Um retrato de todos nós

"Jeito Felindie", coletânea-tributo ao Raça Negra, é a iniciativa certeira para um mundo cada vez mais plural


por Izadora Pimenta




Fino. Esta é a palavra correta para definir Jeito Felindie, a coletânea-tributo ao Raça Negra idealizada pelo jornalista Jorge Wagner e lançada no último dia 12 de outubro no site Fita Bruta.
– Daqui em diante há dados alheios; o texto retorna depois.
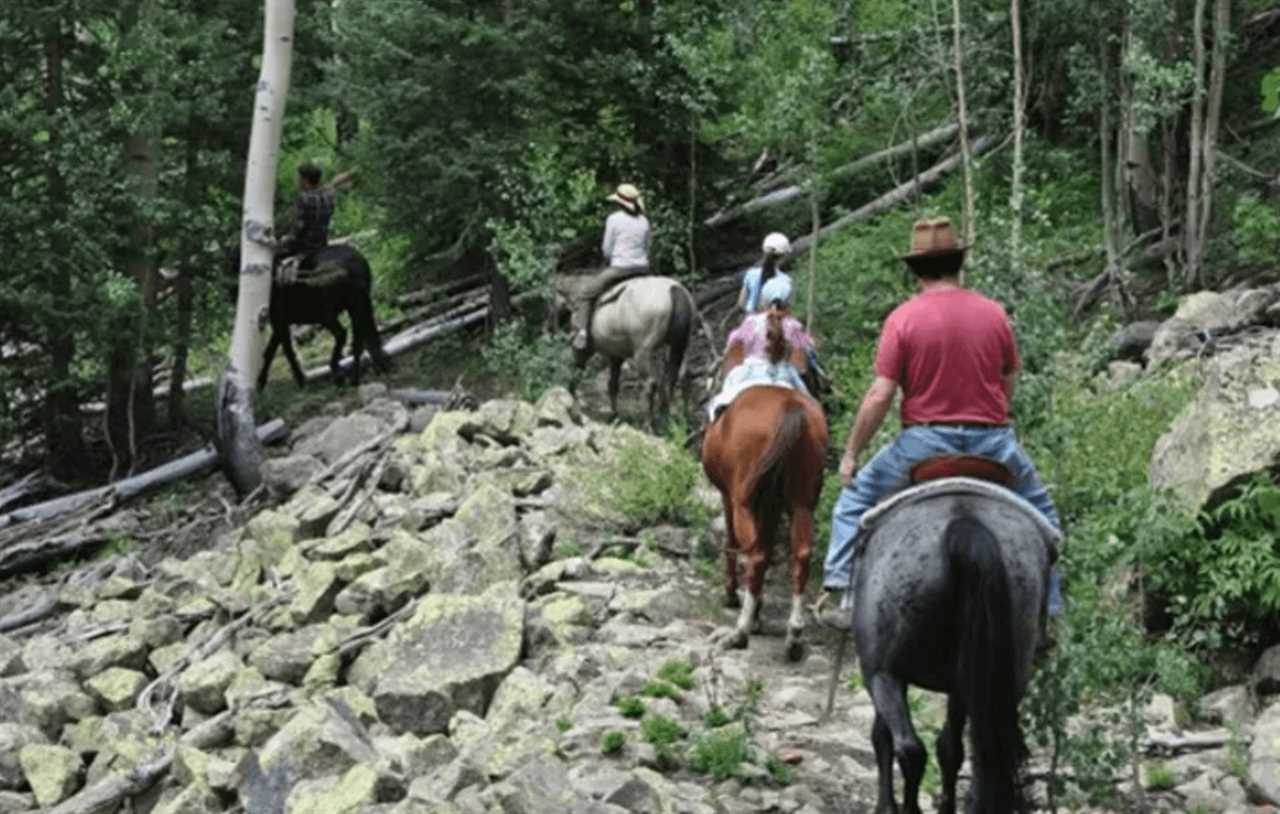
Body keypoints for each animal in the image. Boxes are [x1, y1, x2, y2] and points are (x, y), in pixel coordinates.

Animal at [701, 308, 829, 660]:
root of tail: (790, 408)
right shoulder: (771, 503)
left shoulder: (729, 496)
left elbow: (735, 540)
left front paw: (735, 596)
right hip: (802, 500)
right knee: (801, 553)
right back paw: (794, 633)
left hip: (744, 500)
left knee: (755, 554)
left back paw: (741, 630)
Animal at [849, 463, 1059, 814]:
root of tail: (964, 525)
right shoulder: (961, 684)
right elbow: (950, 749)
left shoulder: (879, 671)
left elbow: (883, 738)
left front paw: (886, 805)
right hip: (1001, 671)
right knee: (982, 747)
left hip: (883, 673)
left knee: (910, 748)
Sem ironia alguma na voz, doze bandas e artistas independentes trouxeram suas próprias roupagens para clássicos que já cansamos de escutar nas rádios FM e nos videokês, como Cigana, Cheia de Manias (didididididiê) e É Tarde Demais. E tal iniciativa, portanto, deve ser celebrada: por que o Raça Negra, afinal, deve conversar com o público alternativo? Resposta fácil: porque qualquer estilo musical conversa entre si, por mais que você insista em jurar que não.

Definir a nós mesmos musicalmente: que árdua tarefa para quem se arrisca. Será que somos entusiastas da salvação do rock por meio do Strokes? Devemos lançar olhos tortos a toda e qualquer manifestação loshermânica que vemos pela frente? Quem sabe apreciar melhor o que ouve - eu nos meus fones de ouvido ou o vizinho que acorda todo o condomínio no sábado de manhã com seu micro system potente? Devo me definir? Roqueiro não é o menino de 13 anos que tem cabelo comprido e mal cuidado caindo sobre a camiseta surrada do Iron Maiden?



Somos cada vez mais pessoas plurais, existências calcadas nas experiências ao longo de nossas vidas - não importando se nossas reuniões de família comportaram Raça Negra ou o Bolero de Ravel. É por isso que a coletânea, desta forma, se mostra como um retrato fiel de todos nós. Que não criamos nada - apenas colocamos à nossa maneira o que vimos por aí. É por isso que Deus Me Livre tem a permissão para soar como uma faixa de Edifício Bambi na interpretação do hidrocor sem exalar pretensão alguma de ser melhor ou pior. "Ah, a original é melhor!". Claro que é. Mas dar espaço a outras maneiras de trabalhá-la é melhor ainda. Tão simples como seria se a Mônica resolvesse utilizar um vestido azul. Não é uma tentativa de mudança; é apenas uma vontade de fazer diferente e adaptar-se à tais vontades.

Jeito Felindie não veio para quebrar barreira alguma. Também não é inovador - essa mesma coisa da mudança já passou por roupagens mais confortáveis, como quando Cícero gravou Barely Legal para Is This Indie, do Rock 'n' Beats. Mas há de se convir que, como tudo o que busca nos oferecer além do arroz e feijão que estamos acostumados, é bastante louvável nos tempos da cagação de regra. Vão te julgar por assistir ao show do Kings of Leon na grade? Vão estranhar se você, que estampa gostar de The Cure, de repente viciar no álbum do Naldo? Quer saber: que se dane.